Print the records below exactly, starting at the first line and stopping after the line that contains "FY16 Facilities Operating Actuals". Leave out any pictures.

Extracted data entries:
------------------------------------------------------------

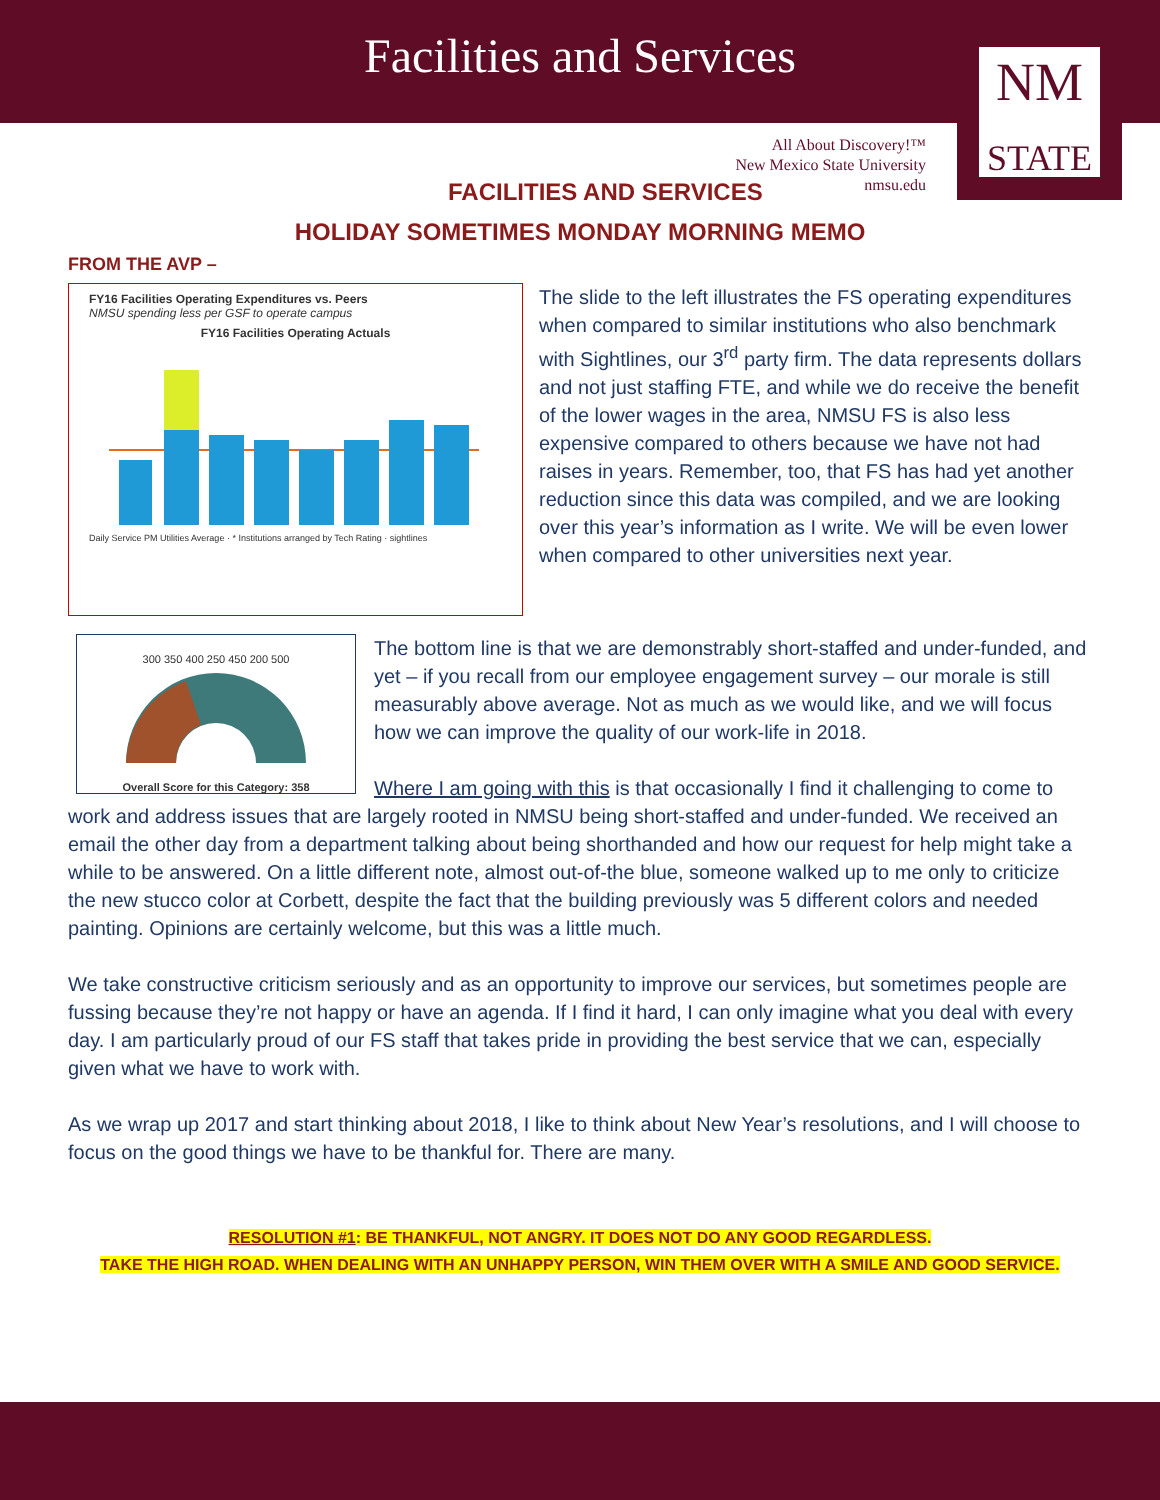Facilities and Services
NM
STATE
All About Discovery!™
New Mexico State University
nmsu.edu
FACILITIES AND SERVICES
HOLIDAY SOMETIMES MONDAY MORNING MEMO
FROM THE AVP –
FY16 Facilities Operating Expenditures vs. Peers
NMSU spending less per GSF to operate campus
FY16 Facilities Operating Actuals
Daily Service PM Utilities Average · * Institutions arranged by Tech Rating · sightlines
The slide to the left illustrates the FS operating expenditures when compared to similar institutions who also benchmark with Sightlines, our 3<sup>rd</sup> party firm. The data represents dollars and not just staffing FTE, and while we do receive the benefit of the lower wages in the area, NMSU FS is also less expensive compared to others because we have not had raises in years. Remember, too, that FS has had yet another reduction since this data was compiled, and we are looking over this year’s information as I write. We will be even lower when compared to other universities next year.
300 350 400 250 450 200 500
Overall Score for this Category: 358
The bottom line is that we are demonstrably short-staffed and under-funded, and yet – if you recall from our employee engagement survey – our morale is still measurably above average. Not as much as we would like, and we will focus how we can improve the quality of our work-life in 2018.
Where I am going with this is that occasionally I find it challenging to come to work and address issues that are largely rooted in NMSU being short-staffed and under-funded. We received an email the other day from a department talking about being shorthanded and how our request for help might take a while to be answered. On a little different note, almost out-of-the blue, someone walked up to me only to criticize the new stucco color at Corbett, despite the fact that the building previously was 5 different colors and needed painting. Opinions are certainly welcome, but this was a little much.
We take constructive criticism seriously and as an opportunity to improve our services, but sometimes people are fussing because they’re not happy or have an agenda. If I find it hard, I can only imagine what you deal with every day. I am particularly proud of our FS staff that takes pride in providing the best service that we can, especially given what we have to work with.
As we wrap up 2017 and start thinking about 2018, I like to think about New Year’s resolutions, and I will choose to focus on the good things we have to be thankful for. There are many.
RESOLUTION #1: BE THANKFUL, NOT ANGRY. IT DOES NOT DO ANY GOOD REGARDLESS.
TAKE THE HIGH ROAD. WHEN DEALING WITH AN UNHAPPY PERSON, WIN THEM OVER WITH A SMILE AND GOOD SERVICE.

------------------------------------------------------------

- _Output for this exercise_:
Facilities and Services
NM
STATE
All About Discovery!™
New Mexico State University
nmsu.edu
FACILITIES AND SERVICES
HOLIDAY SOMETIMES MONDAY MORNING MEMO
FROM THE AVP –
FY16 Facilities Operating Expenditures vs. Peers
NMSU spending less per GSF to operate campus
FY16 Facilities Operating Actuals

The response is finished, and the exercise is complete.